_Page extract_

— BEGIN —

# Lake Austin & a Nightscape



## SwayOveride (Aug 12, 2004)

These are a couple photos I took of Lake Austin a few weeks ago. These were all shot with a Canon 70D and a Sigma 17-50mm F2.8

Enjoy!! :cheers:


----------



## stargazer (May 24, 2004)

Nice, I had heard they shutdown that overlook. Good to know you can still access it.
The last one would be nice cropped as a panorama. Too much dead space in the sky


----------



## Pocketfisherman (May 30, 2005)

Nice images !!


----------



## SwayOveride (Aug 12, 2004)

stargazer said:


> Nice, I had heard they shutdown that overlook. Good to know you can still access it.
> The last one would be nice cropped as a panorama. Too much dead space in the sky


They haven't shut it down yet. Heck, if they shut it down I would still find a way up both sides to shoot some pics. I see what you're saying and I agree about the cropping. I mainly shot that nightscape for my work pc's background and I really haven't noticed the dead space because my pc is full of icons.

— END —

_Directive_
Copy word for word the part of the Lake Austin thread from "They haven't shut" up to and including "full of icons.". The listing that comes next has nothing to do with what you're asked to do.

_Material provided_
— BEGIN —

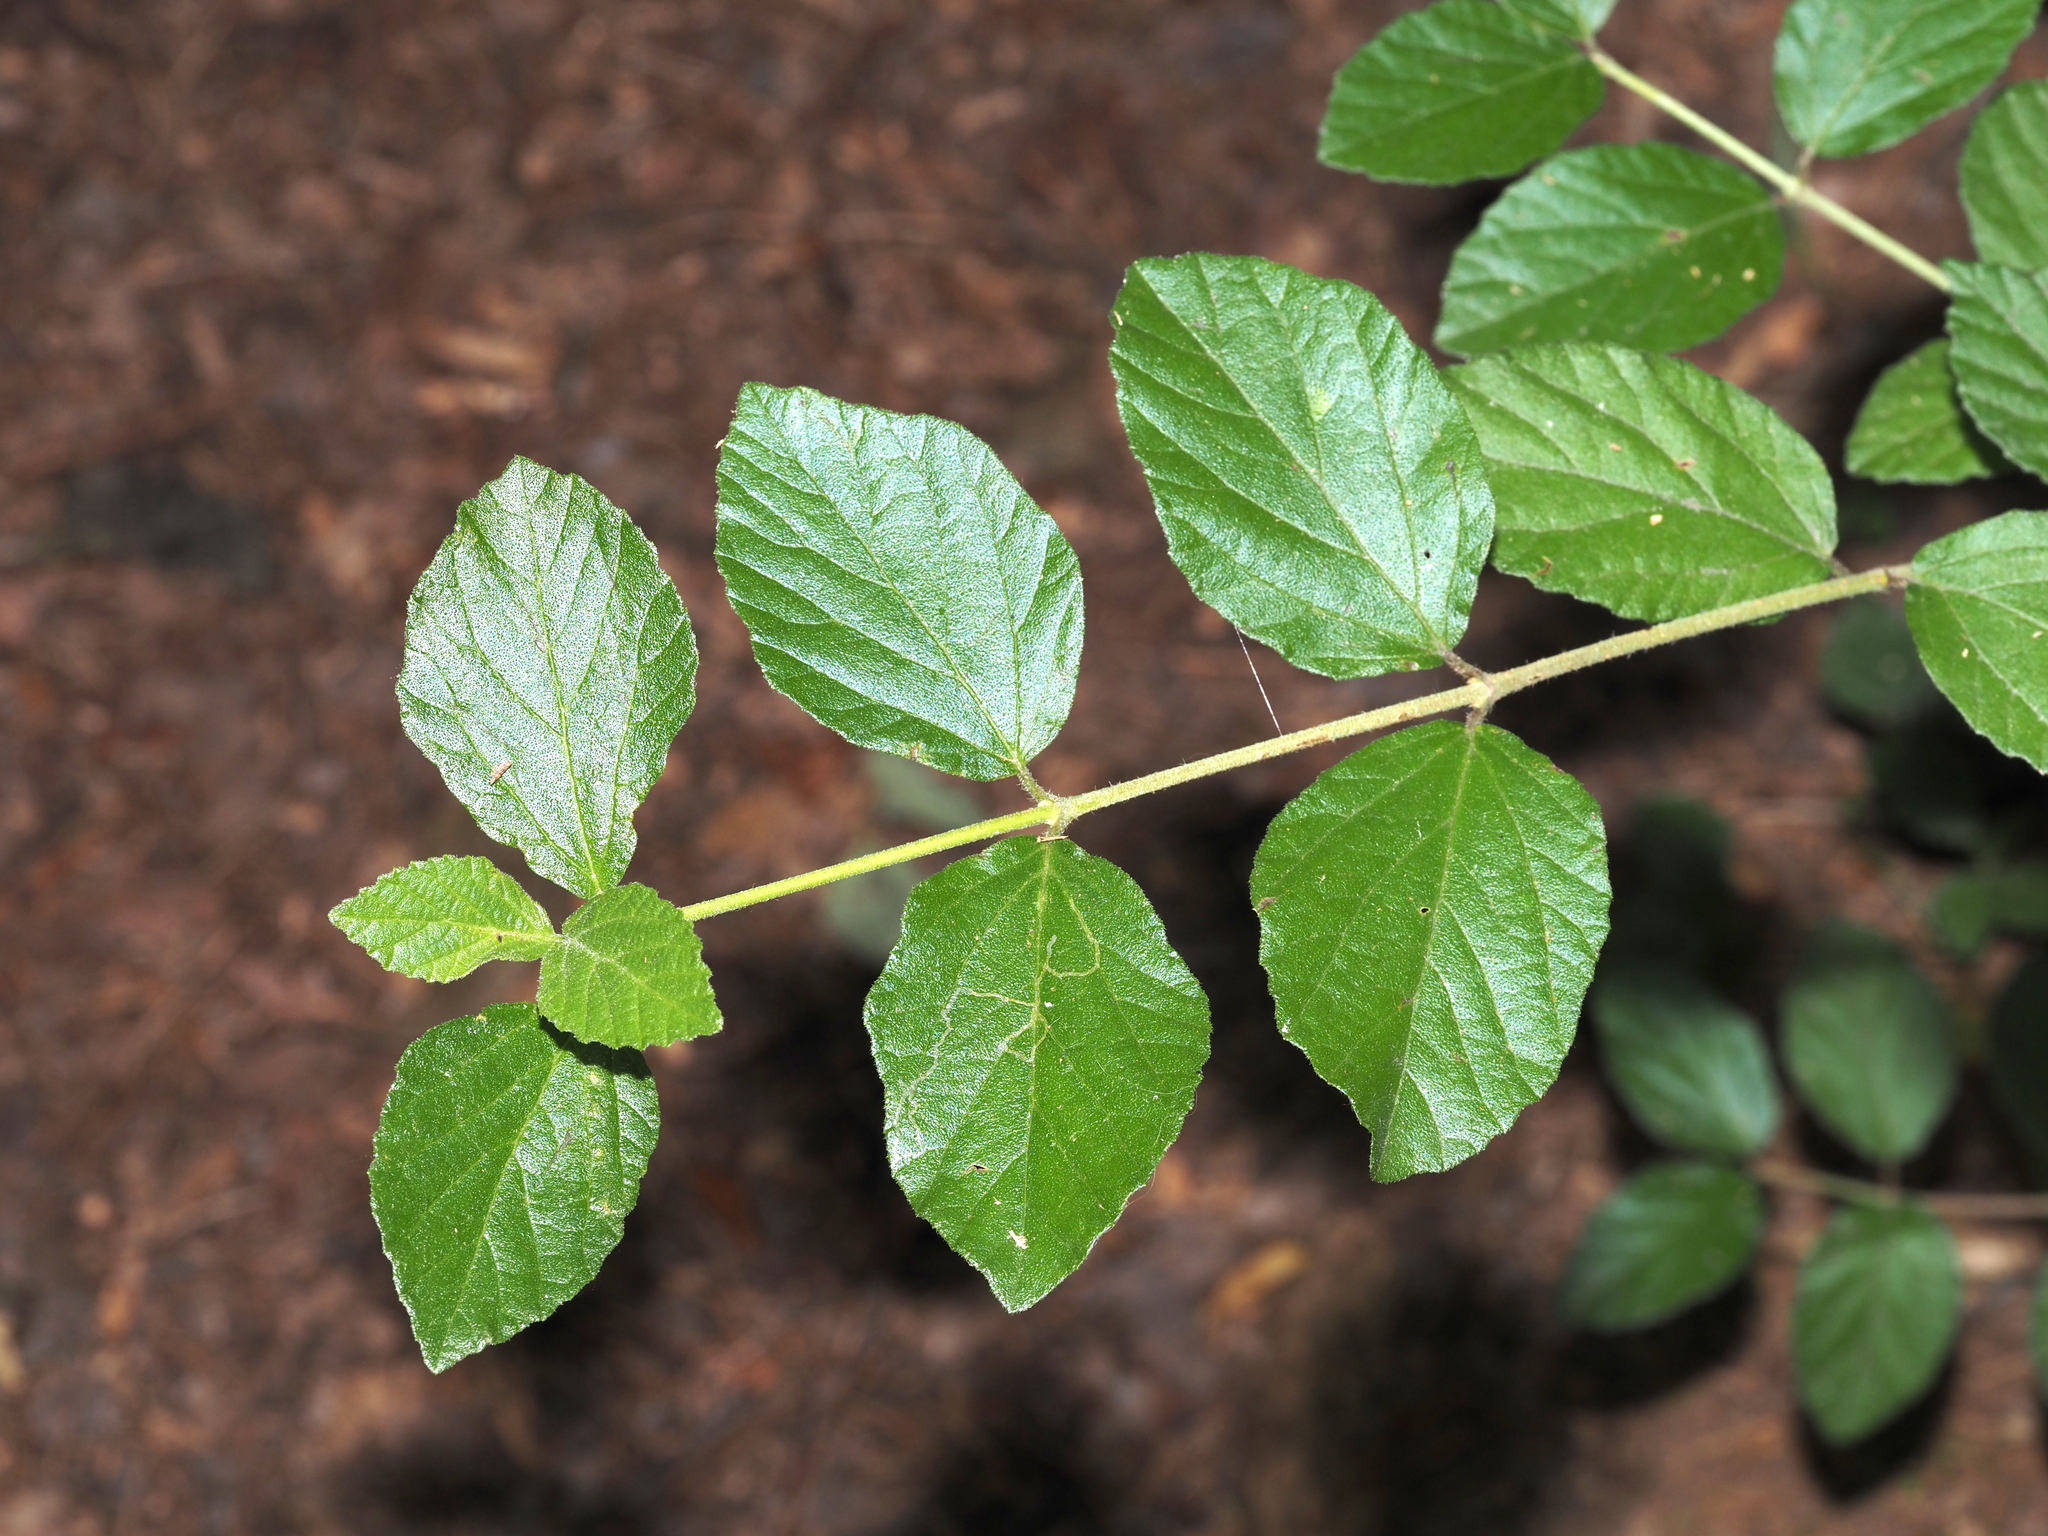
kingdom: Animalia
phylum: Arthropoda
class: Insecta
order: Lepidoptera
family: Gracillariidae
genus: Marmara
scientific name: Marmara viburnella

— END —

_Completed exercise_
They haven't shut it down yet. Heck, if they shut it down I would still find a way up both sides to shoot some pics. I see what you're saying and I agree about the cropping. I mainly shot that nightscape for my work pc's background and I really haven't noticed the dead space because my pc is full of icons.